Webpack dev server is used along with webpack. It provides a development server that provides live reloading for the client side code. This should be used for development only.
The devServer section of webpack.config.js contains the configuration required to run webpack-dev-server which is given below.
devServer: {
port: 3000,
open: true,
proxy: {
"/api": "http://localhost:8080"
}
}
Port specifies the Webpack dev server to listen on this particular port (3000 in this case). When open is set to true, it will automatically open the home page on startup. Proxying URLs can be useful when we have a separate API backend development server and we want to send API requests on the same domain. In our case, we have a Node.js/Express backend where we want to send the API requests to.
ts-node-dev will monitor for any changes in the server source code and automatically restart the server. This is used in development only. It watches changes to all files required from the entry point onwards, and will restart the node server whenever such files are modified.

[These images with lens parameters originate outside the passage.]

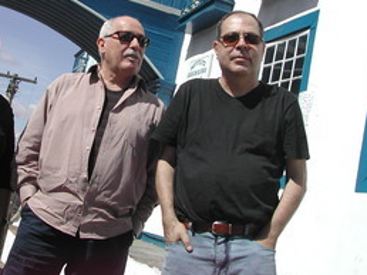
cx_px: 110
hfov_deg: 33.9
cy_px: 88
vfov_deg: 25.9
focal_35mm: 56
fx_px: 593
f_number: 7.6
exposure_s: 1/322
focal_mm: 8
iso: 100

ts-node-dev also allows debugging via Inspector. The quickest way to debug the application will be to use Chrome DevTools via chrome://inspect. VSCode users may want to add the following to their launch.json to quickly attach VSCode to the application for debugging:
{
"type": "node",
"request": "attach",
"name": "Inspect",
"protocol": "inspector",
"port": 9229,
"restart": true,
"cwd": "${workspaceFolder}"
}
Express is a web application framework for Node.js. It is used to build our backend API's.
src/server/index.ts
is the entry point to the server application. This starts a server and listens on port 8080 for connections. It is also configured to serve the static files from dist directory.
Concurrently is used to run multiple commands concurrently. I am using it to run the webpack dev server and the backend node server concurrently in the development environment. Below are the npm/yarn script commands used.
"client": "webpack-dev-server --mode development --devtool inline-source-map --hot",
"server": "nodemon src/server/index.js",
"dev": "concurrently \"npm run server\" \"npm run client\""
VSCode is a lightweight but powerful source code editor. ESLint takes care of the code-quality.
Developer Tools to power-up Redux development workflow.
It can be used as a browser extension (for Chrome, Edge and Firefox), as a standalone app or as a React component integrated in the client app.